Task prompt.
From the first line of the data below through the line bearing "A deceptive appearance", reproduce each line exactly; do not include pictures.

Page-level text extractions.
▬▬▬▬▬▬▬▬▬▬

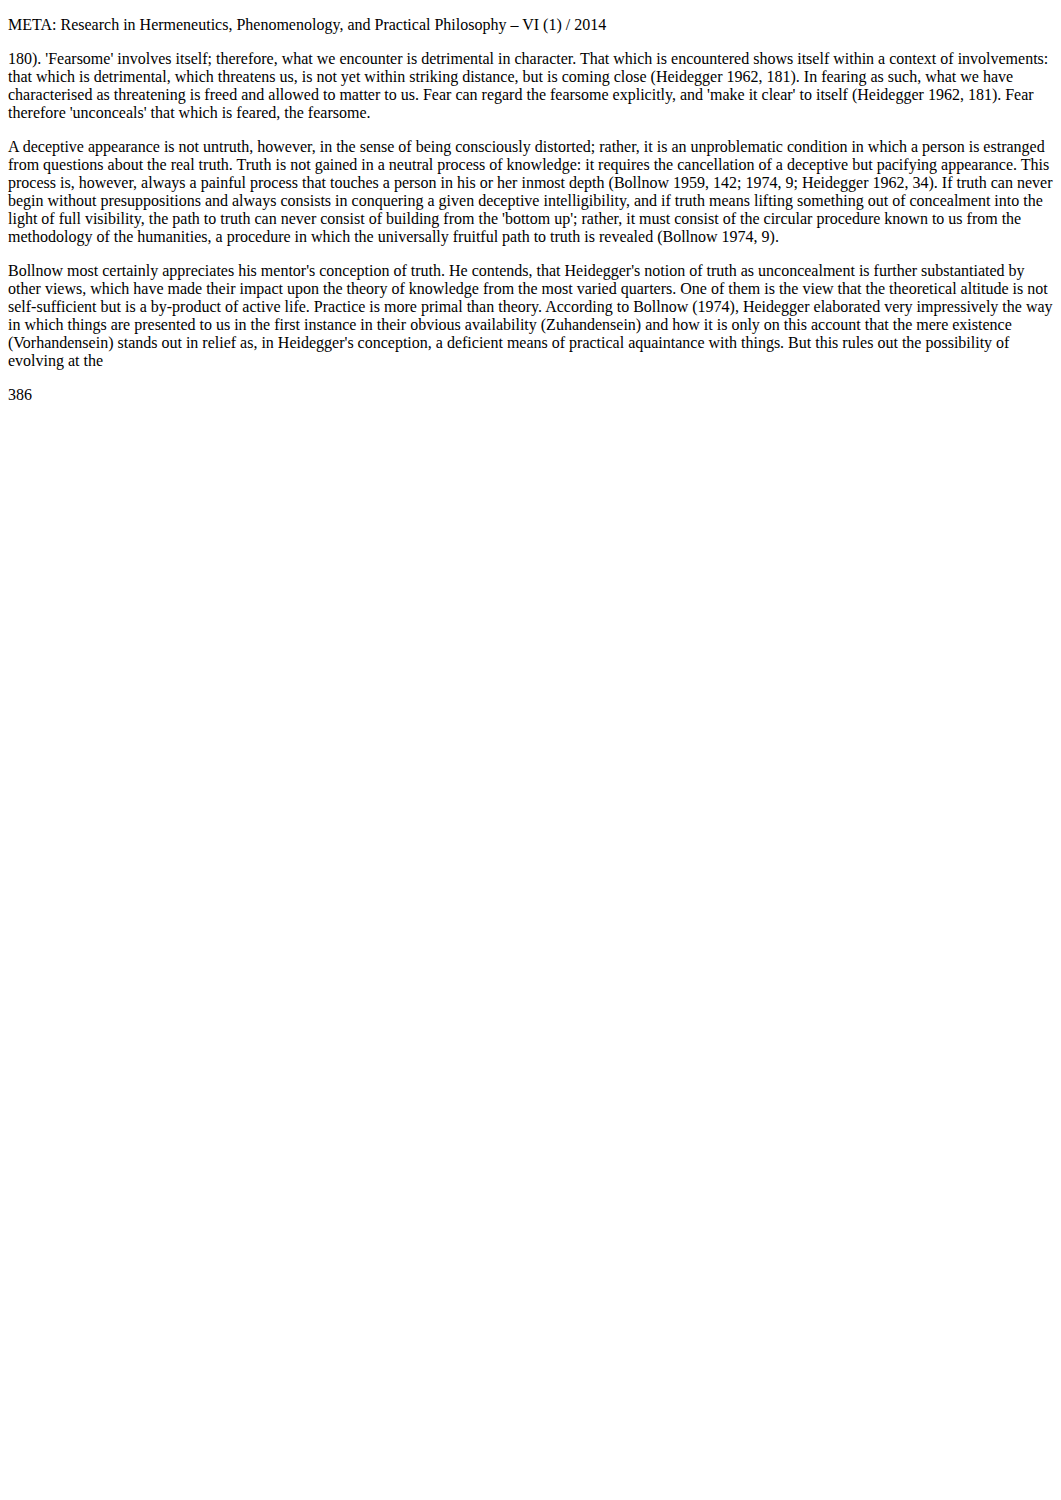META: Research in Hermeneutics, Phenomenology, and Practical Philosophy – VI (1) / 2014
180). 'Fearsome' involves itself; therefore, what we encounter is detrimental in character. That which is encountered shows itself within a context of involvements: that which is detrimental, which threatens us, is not yet within striking distance, but is coming close (Heidegger 1962, 181). In fearing as such, what we have characterised as threatening is freed and allowed to matter to us. Fear can regard the fearsome explicitly, and 'make it clear' to itself (Heidegger 1962, 181). Fear therefore 'unconceals' that which is feared, the fearsome.
A deceptive appearance is not untruth, however, in the sense of being consciously distorted; rather, it is an unproblematic condition in which a person is estranged from questions about the real truth. Truth is not gained in a neutral process of knowledge: it requires the cancellation of a deceptive but pacifying appearance. This process is, however, always a painful process that touches a person in his or her inmost depth (Bollnow 1959, 142; 1974, 9; Heidegger 1962, 34). If truth can never begin without presuppositions and always consists in conquering a given deceptive intelligibility, and if truth means lifting something out of concealment into the light of full visibility, the path to truth can never consist of building from the 'bottom up'; rather, it must consist of the circular procedure known to us from the methodology of the humanities, a procedure in which the universally fruitful path to truth is revealed (Bollnow 1974, 9).
Bollnow most certainly appreciates his mentor's conception of truth. He contends, that Heidegger's notion of truth as unconcealment is further substantiated by other views, which have made their impact upon the theory of knowledge from the most varied quarters. One of them is the view that the theoretical altitude is not self-sufficient but is a by-product of active life. Practice is more primal than theory. According to Bollnow (1974), Heidegger elaborated very impressively the way in which things are presented to us in the first instance in their obvious availability (Zuhandensein) and how it is only on this account that the mere existence (Vorhandensein) stands out in relief as, in Heidegger's conception, a deficient means of practical aquaintance with things. But this rules out the possibility of evolving at the
386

▬▬▬▬▬▬▬▬▬▬

Result below.
META: Research in Hermeneutics, Phenomenology, and Practical Philosophy – VI (1) / 2014
180). 'Fearsome' involves itself; therefore, what we encounter is detrimental in character. That which is encountered shows itself within a context of involvements: that which is detrimental, which threatens us, is not yet within striking distance, but is coming close (Heidegger 1962, 181). In fearing as such, what we have characterised as threatening is freed and allowed to matter to us. Fear can regard the fearsome explicitly, and 'make it clear' to itself (Heidegger 1962, 181). Fear therefore 'unconceals' that which is feared, the fearsome.
A deceptive appearance is not untruth, however, in the sense of being consciously distorted; rather, it is an unproblematic condition in which a person is estranged from questions about the real truth. Truth is not gained in a neutral process of knowledge: it requires the cancellation of a deceptive but pacifying appearance. This process is, however, always a painful process that touches a person in his or her inmost depth (Bollnow 1959, 142; 1974, 9; Heidegger 1962, 34). If truth can never begin without presuppositions and always consists in conquering a given deceptive intelligibility, and if truth means lifting something out of concealment into the light of full visibility, the path to truth can never consist of building from the 'bottom up'; rather, it must consist of the circular procedure known to us from the methodology of the humanities, a procedure in which the universally fruitful path to truth is revealed (Bollnow 1974, 9).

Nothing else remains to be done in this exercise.